After the Turning Point USA gathering, the comments of the man in the Nampa video, Boise resident Zachary Fettel, spread widely on Twitter, with multiple people posting his name.
On Oct. 28, Fettel filed a report with the Boise Police Department that states he “asked a question regarding timelines on when we, meaning the individual citizen in general, could put an end to the political tyranny in this country.”
The report states: “The way he asked the question was captured electronically and misconstrued by liberal news outlets and spread on social media platforms … (B)oth Fettel and his wife have received somewhat vitriolic messages and their identities have been spread around.”

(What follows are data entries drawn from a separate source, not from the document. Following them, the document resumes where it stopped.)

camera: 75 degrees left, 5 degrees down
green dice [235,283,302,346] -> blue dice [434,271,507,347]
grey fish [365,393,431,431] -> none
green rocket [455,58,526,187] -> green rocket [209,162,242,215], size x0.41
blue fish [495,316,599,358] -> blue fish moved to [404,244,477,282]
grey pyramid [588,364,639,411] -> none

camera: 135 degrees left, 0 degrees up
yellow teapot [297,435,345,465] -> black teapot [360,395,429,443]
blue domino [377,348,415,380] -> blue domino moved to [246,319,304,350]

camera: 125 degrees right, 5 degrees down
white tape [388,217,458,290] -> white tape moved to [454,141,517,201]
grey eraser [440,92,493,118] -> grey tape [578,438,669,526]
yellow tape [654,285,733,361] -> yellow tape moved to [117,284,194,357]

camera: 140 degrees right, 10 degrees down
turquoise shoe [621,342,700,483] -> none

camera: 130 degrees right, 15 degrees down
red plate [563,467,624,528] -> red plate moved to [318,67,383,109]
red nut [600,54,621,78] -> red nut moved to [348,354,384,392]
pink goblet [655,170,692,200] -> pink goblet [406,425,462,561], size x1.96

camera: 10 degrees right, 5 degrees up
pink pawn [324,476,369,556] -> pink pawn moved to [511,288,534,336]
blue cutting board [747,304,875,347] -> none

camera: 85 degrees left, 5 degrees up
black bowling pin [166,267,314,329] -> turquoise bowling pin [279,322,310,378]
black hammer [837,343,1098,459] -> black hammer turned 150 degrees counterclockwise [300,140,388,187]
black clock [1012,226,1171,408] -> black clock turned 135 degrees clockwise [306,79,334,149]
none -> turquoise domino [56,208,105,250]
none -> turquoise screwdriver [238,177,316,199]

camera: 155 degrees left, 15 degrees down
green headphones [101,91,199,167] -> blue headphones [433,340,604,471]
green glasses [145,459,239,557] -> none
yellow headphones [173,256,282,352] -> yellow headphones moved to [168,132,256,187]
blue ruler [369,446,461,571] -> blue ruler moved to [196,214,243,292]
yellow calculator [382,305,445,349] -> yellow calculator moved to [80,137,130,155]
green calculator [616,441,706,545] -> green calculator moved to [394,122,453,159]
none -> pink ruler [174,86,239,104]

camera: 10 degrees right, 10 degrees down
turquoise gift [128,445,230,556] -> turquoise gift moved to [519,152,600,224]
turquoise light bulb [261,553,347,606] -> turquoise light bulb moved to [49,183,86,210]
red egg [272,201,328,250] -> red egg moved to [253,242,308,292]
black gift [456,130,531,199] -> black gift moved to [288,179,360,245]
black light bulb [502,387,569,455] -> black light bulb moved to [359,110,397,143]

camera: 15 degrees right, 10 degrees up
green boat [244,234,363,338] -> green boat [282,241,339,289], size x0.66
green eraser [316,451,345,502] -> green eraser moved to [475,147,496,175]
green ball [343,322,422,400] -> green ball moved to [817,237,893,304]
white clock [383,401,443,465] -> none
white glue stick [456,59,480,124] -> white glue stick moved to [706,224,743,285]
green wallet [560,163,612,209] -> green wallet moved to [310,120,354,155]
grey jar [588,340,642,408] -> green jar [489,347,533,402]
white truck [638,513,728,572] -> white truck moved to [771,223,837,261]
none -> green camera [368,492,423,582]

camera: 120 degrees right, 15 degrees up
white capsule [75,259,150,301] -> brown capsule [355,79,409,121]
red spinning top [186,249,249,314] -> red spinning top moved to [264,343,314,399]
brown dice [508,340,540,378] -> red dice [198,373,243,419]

Fettel and his wife reported that someone posted the home address of his parents, that they had received “threatening messages” and that they were worried “unsavory or even harmful activity” could be taken against Fettel or his family.
Fettel also sent the police department a voicemail recording, obtained by the Statesman. “I saw that little video of you asking about guns and meaning to shoot people. You better have a lot of ammunition,” the caller said, before calling Fettel an expletive.
The Statesman made multiple attempts to contact Fettel for comment, but he did not respond.
A day after the Oct. 25 rally in Nampa, Kirk held another at a church in Meridian – at which far-right activist and Idaho Republican gubernatorial candidate Ammon Bundy made a YouTube video complaining that he couldn’t carry his gun into the church.
Three days later, a person called law enforcement in Ada County to say they had seen a video of Fettel “making statements of using guns against people” – presumably referring to the Oct. 25 event. The Meridian Police Department responded by seeing whether an investigation was warranted, according to an incident detail report obtained by the Statesman, and that report was quickly changed from “high priority” to “low priority.”